Single by Clyde McPhatter

from the album Clyde McPhatter & The Drifters
- B-side: "When You're Sincere"
- Released: April 1956
- Genre: R&B
- Length: 2:07
- Label: Atlantic
- Songwriter(s): Joe Shapiro, Lou Stallman

Clyde McPhatter singles chronology
| "Seven Days" (1955) | "Treasure of Love" (1956) | "I'm Lonely Tonight" (1956) |

= Treasure of Love (Clyde McPhatter song) =

"Treasure of Love" is a song written by Joe Shapiro and Lou Stallman and performed by Clyde McPhatter . It was featured on the 1956 album Clyde McPhatter & The Drifters. "Treasure of Love" reached No. 1 on the U.S. R&B chart, No. 16 on the U.S. pop chart. Overseas, the song went to No. 27 on the UK Singles Chart.

==Cover versions==
- Dorothy Collins released a cover version of the song as a single in 1956, but it did not chart. It was arranged by Dick Jacobs.
- Pat Boone released a version of the song on his 1957 EP "Pat" on Mike.
- Tommy Steele released a version of the song on his 1957 album Tommy Steele Stage Show.
- Johnny Burnette released a version of the song on his 1961 album Johnny Burnette Sings.
- Ruth Brown released a version of the song on her 1962 album Along Came Ruth.
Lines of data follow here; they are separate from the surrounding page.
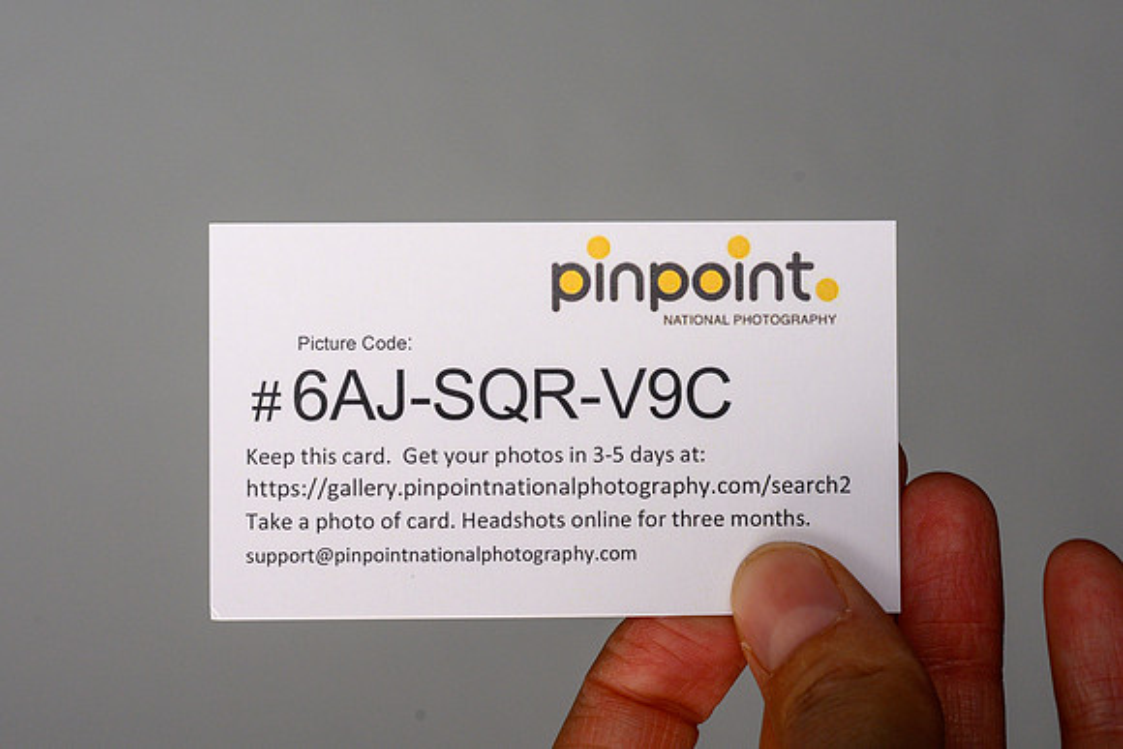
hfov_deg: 25.0
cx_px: 494
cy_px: 358
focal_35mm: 81
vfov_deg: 16.8
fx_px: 2535
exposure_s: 1/160
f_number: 10
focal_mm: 50
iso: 250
It was arranged by Jerry Kennedy.
- Jill Jackson released a version of the song as a single in 1965, but it did not chart. It was produced by Jimmy Bowen and arranged by Bill Justis.
- B. J. Thomas released a version of the song as a single in 1966, but it did not chart.
- Ronnie Hawkins released a version of the song on his 1971 album The Hawk. It was produced by Tom Dowd.
- John Holt released a version of the song on his 1972 album Pledging My Love.
- Mel Carter released a version of the song as a single in 1973, but it did not chart. It was produced by Bob Marcucci.
- Cliff Richard and the London Philharmonic Orchestra released a version of the song on their 1983 album Dressed for the Occasion. It was produced by Richard Anthony Hewson and Richard and arranged by Hewson.
- The Persuasions released a version of the song on their 1984 album No Frills.
- Dion released a version of the song on his 1986 album Velvet and Steel.